■ Try it:
The answer is every line of the records that holds the word "pixels", copied in full.

━━━ Provided material

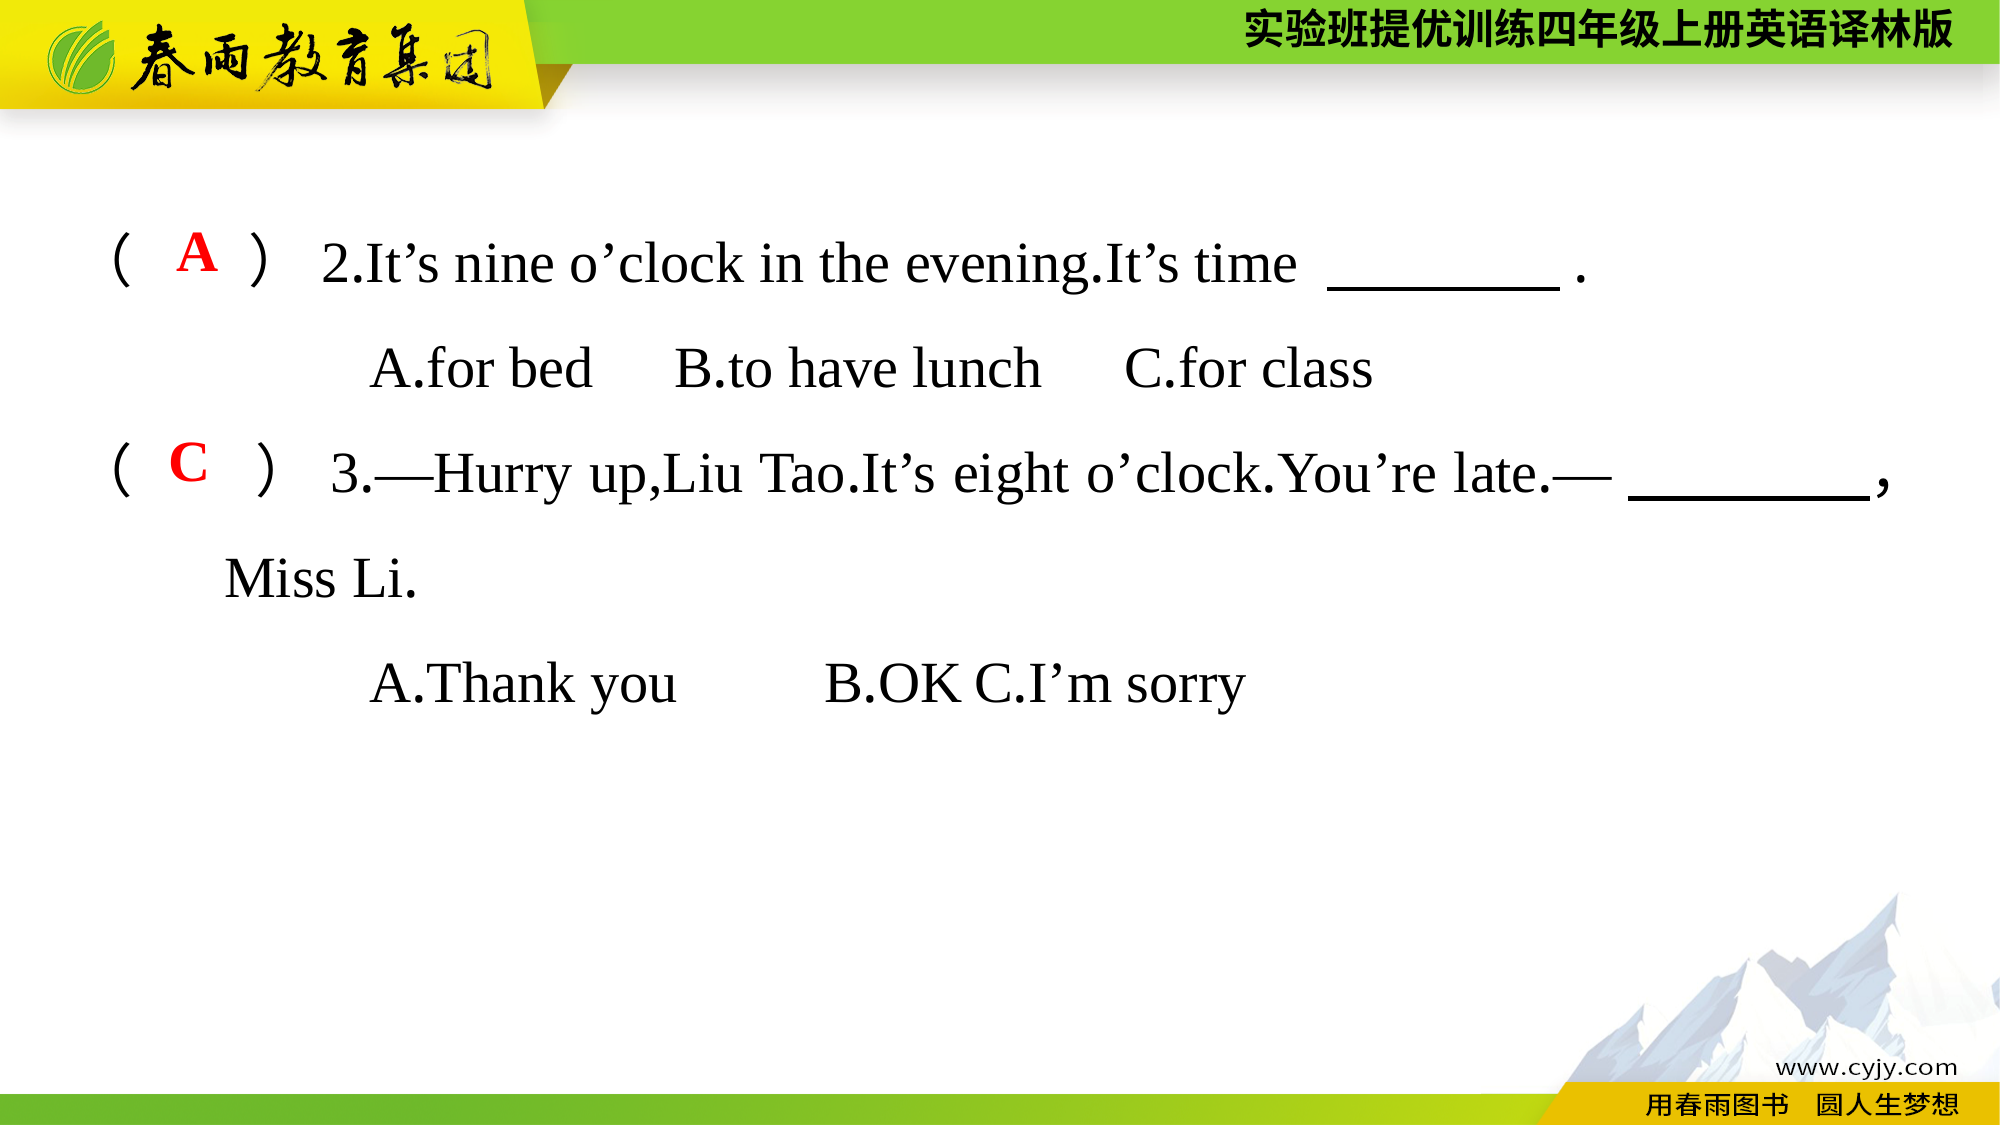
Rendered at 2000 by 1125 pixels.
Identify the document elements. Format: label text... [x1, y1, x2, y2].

text_box A [161, 205, 234, 290]
list （ ）2.It’s nine o’clock in the evening.It’s time . A.for bed B.to have lunch C.for class （ ）3.—Hurry up,Liu Tao.It’s eight o’clock.You’re late.— ， Miss Li. A.Thank you B.OK C.I’m sorry [59, 181, 1944, 727]
picture [0, 0, 2000, 1125]
text_box C [154, 415, 226, 501]
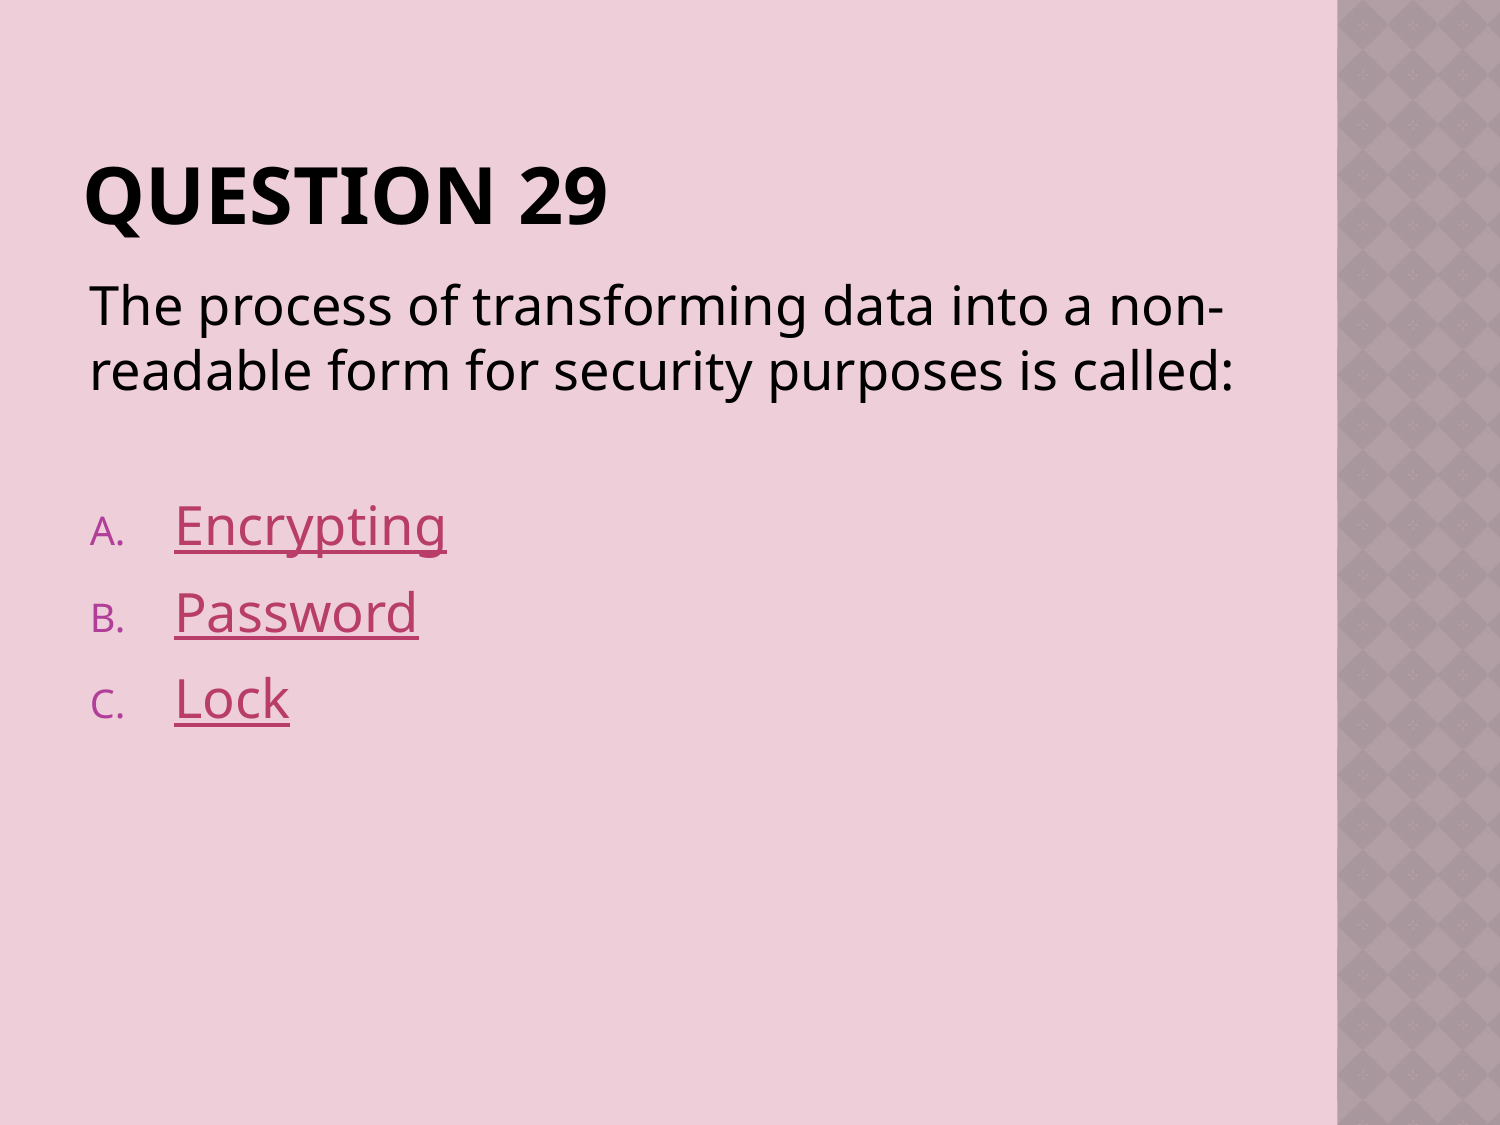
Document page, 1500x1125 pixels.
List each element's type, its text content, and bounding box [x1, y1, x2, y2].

list The process of transforming data into a non-readable form for security purposes is called: Encrypting Password Lock [75, 264, 1263, 1059]
title Question 29 [75, 52, 1263, 240]
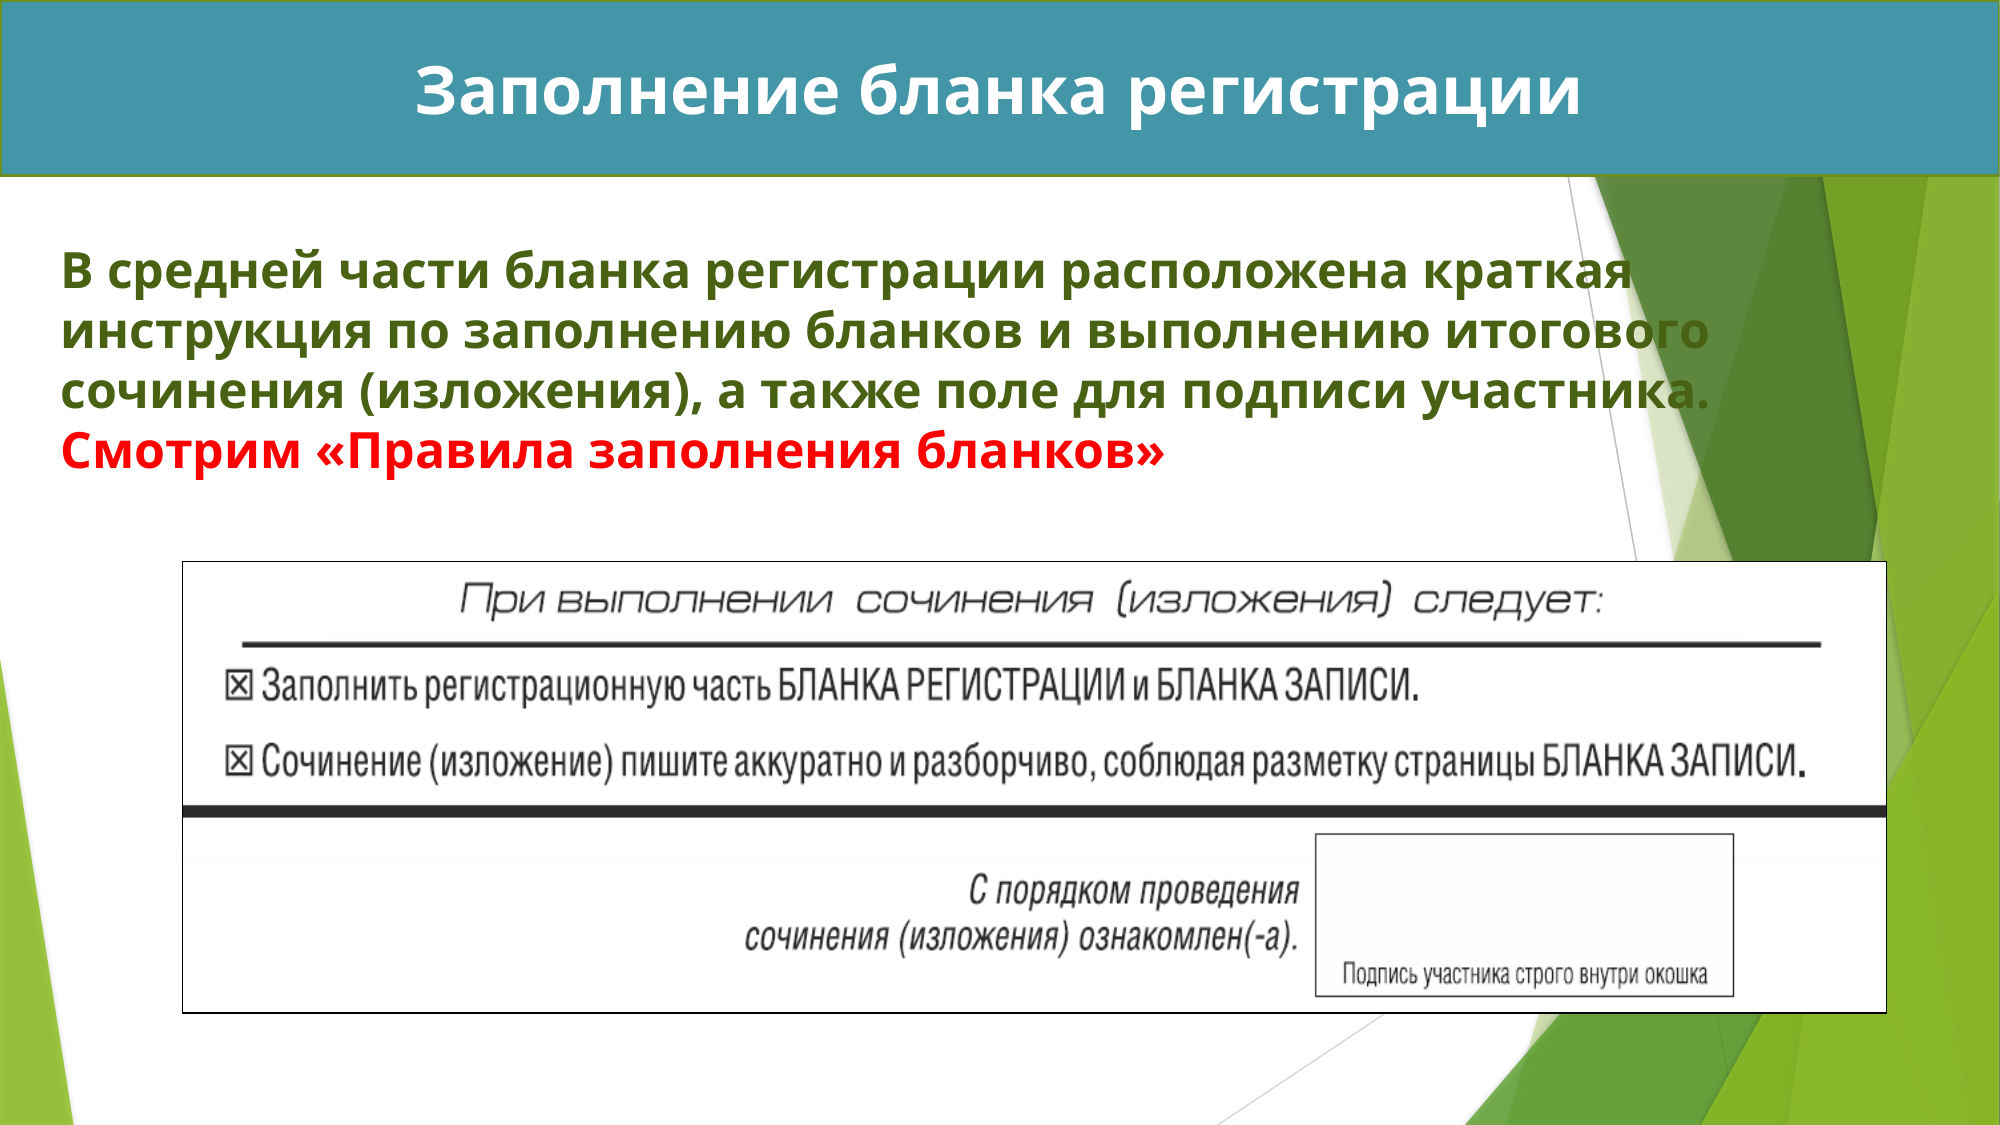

━━━━━━

■ Task output:
Rendered at 2000 by 1125 pixels.
Document page, 1500x1125 pixels.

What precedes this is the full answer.